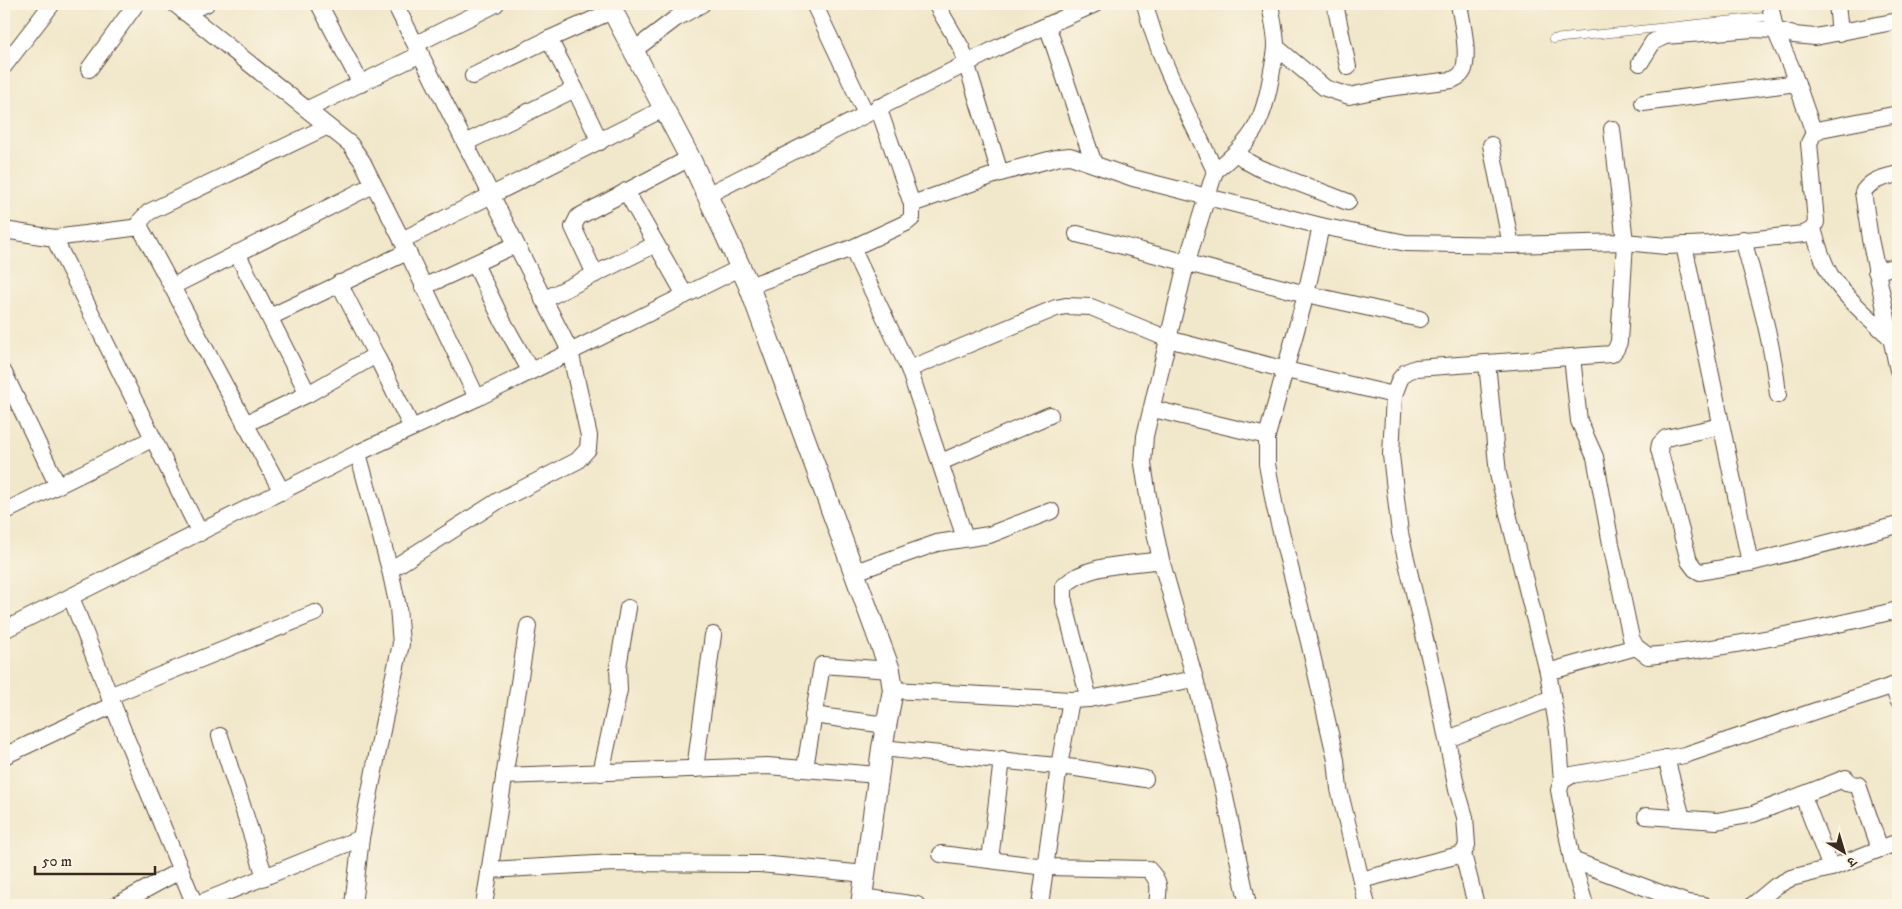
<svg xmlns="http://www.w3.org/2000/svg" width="1902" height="909" font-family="'IM FELL DW Pica','Noto Serif Devanagari',serif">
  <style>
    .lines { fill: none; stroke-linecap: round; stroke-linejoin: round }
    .service-casing { stroke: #564638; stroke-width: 9 }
    .minor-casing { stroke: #564638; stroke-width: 18 }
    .tertiary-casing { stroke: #564638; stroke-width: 22 }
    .service { stroke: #fff; stroke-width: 8 }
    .minor { stroke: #fff; stroke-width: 16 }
    .tertiary { stroke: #fff; stroke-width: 20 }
  </style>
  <rect width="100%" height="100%" fill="#fcf5e5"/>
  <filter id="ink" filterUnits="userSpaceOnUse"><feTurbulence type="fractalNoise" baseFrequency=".02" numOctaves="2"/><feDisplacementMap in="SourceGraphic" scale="10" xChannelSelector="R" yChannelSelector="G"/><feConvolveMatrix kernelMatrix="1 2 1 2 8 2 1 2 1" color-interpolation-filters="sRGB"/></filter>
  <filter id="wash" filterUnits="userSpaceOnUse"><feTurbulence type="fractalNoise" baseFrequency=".0096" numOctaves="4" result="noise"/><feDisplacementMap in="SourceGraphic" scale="20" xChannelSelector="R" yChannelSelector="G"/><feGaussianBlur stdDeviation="1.12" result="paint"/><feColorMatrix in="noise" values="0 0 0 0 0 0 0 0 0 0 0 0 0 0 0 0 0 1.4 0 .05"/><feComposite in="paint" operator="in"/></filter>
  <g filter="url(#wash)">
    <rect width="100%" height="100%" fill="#f1e7ca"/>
  </g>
  <g filter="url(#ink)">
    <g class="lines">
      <g class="service-casing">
        <polyline id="service" points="1553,39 1773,16"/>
      </g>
      <g class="minor-casing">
        <g id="minor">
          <polyline points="175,4 350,144 362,161 402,240 477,398"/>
          <polyline points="319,4 361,84"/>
          <polyline points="814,4 866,114"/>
          <polyline points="936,4 962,49 1000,173"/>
          <path d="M1145,4C1159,62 1190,116 1215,171L1186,264L1145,436L1143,464L1150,509L1161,560L1195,679L1223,788L1248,905"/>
          <polyline points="1335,4 1348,67"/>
          <polyline points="1770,4 1775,30 1791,67 1814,133"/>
          <polyline points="1837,4 1840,33"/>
          <polyline points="184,12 206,4"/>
          <polyline points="1047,25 1094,164"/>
          <polyline points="416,44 496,4"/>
          <path d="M1276,47L1325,88L1349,96L1388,88L1452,80C1458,77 1462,75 1464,69C1469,52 1462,22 1459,4"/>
          <polyline points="633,51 675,19 702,4"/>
          <polyline points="1640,63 1653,42 1665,36 1753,29 1775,30 1794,35 1815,37 1898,21"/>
          <polyline points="4,66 52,4"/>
          <polyline points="89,69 136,4"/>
          <polyline points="473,76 549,39 612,11"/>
          <polyline points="575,89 600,142"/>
          <polyline points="1643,103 1797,83"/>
          <polyline points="308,109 421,54"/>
          <polyline points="465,143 575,89 549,39"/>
          <polyline points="1491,145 1511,245"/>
          <polyline points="1237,153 1248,162 1259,168 1348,202"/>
          <path d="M1215,171C1252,141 1263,124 1271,77C1272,67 1276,56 1276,46C1276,32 1272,17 1270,4"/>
          <path d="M1898,174C1883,178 1872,179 1863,192L1870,239L1898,370"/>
          <polyline points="626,191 685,295"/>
          <polyline points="707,195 1001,46 1095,4"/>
          <polyline points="912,204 1000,173 1060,157 1070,156 1133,178 1321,226 1406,243 1511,245 1625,242 1666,246 1710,244 1804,234 1813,229 1816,222 1809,143 1814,133 1821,129 1898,114"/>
          <polyline points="1321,226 1306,294 1267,436 1267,464 1275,508 1309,642 1336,760 1339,789 1367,905"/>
          <path d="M1813,229C1818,245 1822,262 1831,276C1848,300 1869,318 1891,338"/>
          <polyline points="4,230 54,238 140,227"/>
          <polyline points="1077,234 1306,294 1420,319"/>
          <polyline points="54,238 200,533"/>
          <path d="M1743,239C1757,291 1773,342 1778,395"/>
          <polyline points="402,240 663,109"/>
          <polyline points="1684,245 1750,563"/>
          <polyline points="852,248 909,369 965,538"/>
          <polyline points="237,253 308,394"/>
          <polyline points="475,264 502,320 530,370"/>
          <polyline points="1876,271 1898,266"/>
          <polyline points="595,274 573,227 578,217 690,158"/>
          <polyline points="173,286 373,185"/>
          <polyline points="749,286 852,248 906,223 912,218 912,204 878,107"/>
          <polyline points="423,287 515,245"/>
          <polyline points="543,300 656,244"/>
          <polyline points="270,317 407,252"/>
          <polyline points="376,355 412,428"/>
          <path d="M1572,357L1579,421L1595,457L1611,544L1631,638L1636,647L1648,656C1732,648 1816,630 1898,610"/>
          <polyline points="1487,363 1498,474 1548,672 1558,731 1562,781"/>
          <polyline points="909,369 1056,308 1066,306 1091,307 1168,339 1286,370 1394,395"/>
          <polyline points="4,373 57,484"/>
          <polyline points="1153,409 1267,436"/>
          <polyline points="245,424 308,394 376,355 339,283"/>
          <polyline points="1721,426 1666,438 1660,444 1659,449 1689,561 1695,569 1700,572 1750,563 1898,525"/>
          <polyline points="941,462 1050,415"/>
          <polyline points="282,492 140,227 141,220 149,212 326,127"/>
          <polyline points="4,512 152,439"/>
          <polyline points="390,570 498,501 577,461 588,449 589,436 570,351 395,4"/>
          <polyline points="855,572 937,543 989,535 1051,511"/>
          <polyline points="71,597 122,728 195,905"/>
          <polyline points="4,630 358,453 477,398 740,268"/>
          <polyline points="1548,672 1636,647"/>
          <polyline points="1893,686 1898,700"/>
          <polyline points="893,690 1071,700 1089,699 1195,679"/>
          <polyline points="109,696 315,613"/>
          <path d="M1089,699L1064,602V586C1087,563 1130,565 1161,560"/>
          <polyline points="813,715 886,725"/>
          <polyline points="220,736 265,877"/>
          <polyline points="1448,739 1552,698"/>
          <polyline points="882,748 1076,768 1145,779"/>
          <polyline points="4,756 113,705"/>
          <polyline points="1666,758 1682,818"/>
          <polyline points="805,768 822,665 890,670"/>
          <polyline points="695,769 713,635"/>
          <polyline points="601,773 619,690 618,667 628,608"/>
          <polyline points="504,776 767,766 878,775"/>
          <polyline points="1803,796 1831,868"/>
          <polyline points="1646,816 1717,821 1753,814 1846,778 1846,783 1858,785 1880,849"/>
          <path d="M941,854L1045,867L1148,869C1161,882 1159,888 1157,905"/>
          <polyline points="1463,854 1476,905"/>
          <polyline points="990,860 1002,759"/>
          <polyline points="1572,860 1687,903 1704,905"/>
          <polyline points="489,870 614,863 760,864 866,874"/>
          <polyline points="1361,880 1463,854 1467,845 1465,817 1457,790 1437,690 1400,533 1391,455 1394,395 1400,379 1406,372 1416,368 1612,354 1616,349 1619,342 1625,242 1612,129"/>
          <polyline points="862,897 917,905"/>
          <polyline points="117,905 181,870"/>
          <polyline points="195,905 361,838"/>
          <polyline points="353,905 361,838 384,720 401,644 398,607 390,570 358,453"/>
          <polyline points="484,905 528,626"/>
          <polyline points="1040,905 1059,766 1071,700"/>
          <polyline points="1585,905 1572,860 1559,790 1562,781 1572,775 1685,755 1830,706 1898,684"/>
          <polyline points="1753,905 1776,886 1791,878 1831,868 1898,842"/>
        </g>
      </g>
      <g class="tertiary-casing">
        <polyline id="tertiary" points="609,4 690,158 749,286 890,670 893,690 882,748 861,905"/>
      </g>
      <use href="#service" class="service"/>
      <use href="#minor" class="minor"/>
      <use href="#tertiary" class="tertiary"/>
    </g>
  </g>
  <rect width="1902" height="909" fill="none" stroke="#fcf5e5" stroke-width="20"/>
  <g transform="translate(1844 852) rotate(142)" stroke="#fcf5e5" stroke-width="4" paint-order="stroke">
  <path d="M0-4L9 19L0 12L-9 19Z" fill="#3b2a1e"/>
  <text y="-8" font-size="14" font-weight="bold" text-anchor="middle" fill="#3b2a1e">उ</text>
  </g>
  <path d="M35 866v8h120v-8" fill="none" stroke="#3b2a1e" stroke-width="2.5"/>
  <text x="42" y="866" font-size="15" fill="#3b2a1e" stroke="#fcf5e5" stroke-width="4" paint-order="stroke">50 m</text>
</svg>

====

▶ What you will do: In the entries above, find each line with the word "feTurbulence" and return it.

▶ Completed task:
  <filter id="ink" filterUnits="userSpaceOnUse"><feTurbulence type="fractalNoise" baseFrequency=".02" numOctaves="2"/><feDisplacementMap in="SourceGraphic" scale="10" xChannelSelector="R" yChannelSelector="G"/><feConvolveMatrix kernelMatrix="1 2 1 2 8 2 1 2 1" color-interpolation-filters="sRGB"/></filter>
  <filter id="wash" filterUnits="userSpaceOnUse"><feTurbulence type="fractalNoise" baseFrequency=".0096" numOctaves="4" result="noise"/><feDisplacementMap in="SourceGraphic" scale="20" xChannelSelector="R" yChannelSelector="G"/><feGaussianBlur stdDeviation="1.12" result="paint"/><feColorMatrix in="noise" values="0 0 0 0 0 0 0 0 0 0 0 0 0 0 0 0 0 1.4 0 .05"/><feComposite in="paint" operator="in"/></filter>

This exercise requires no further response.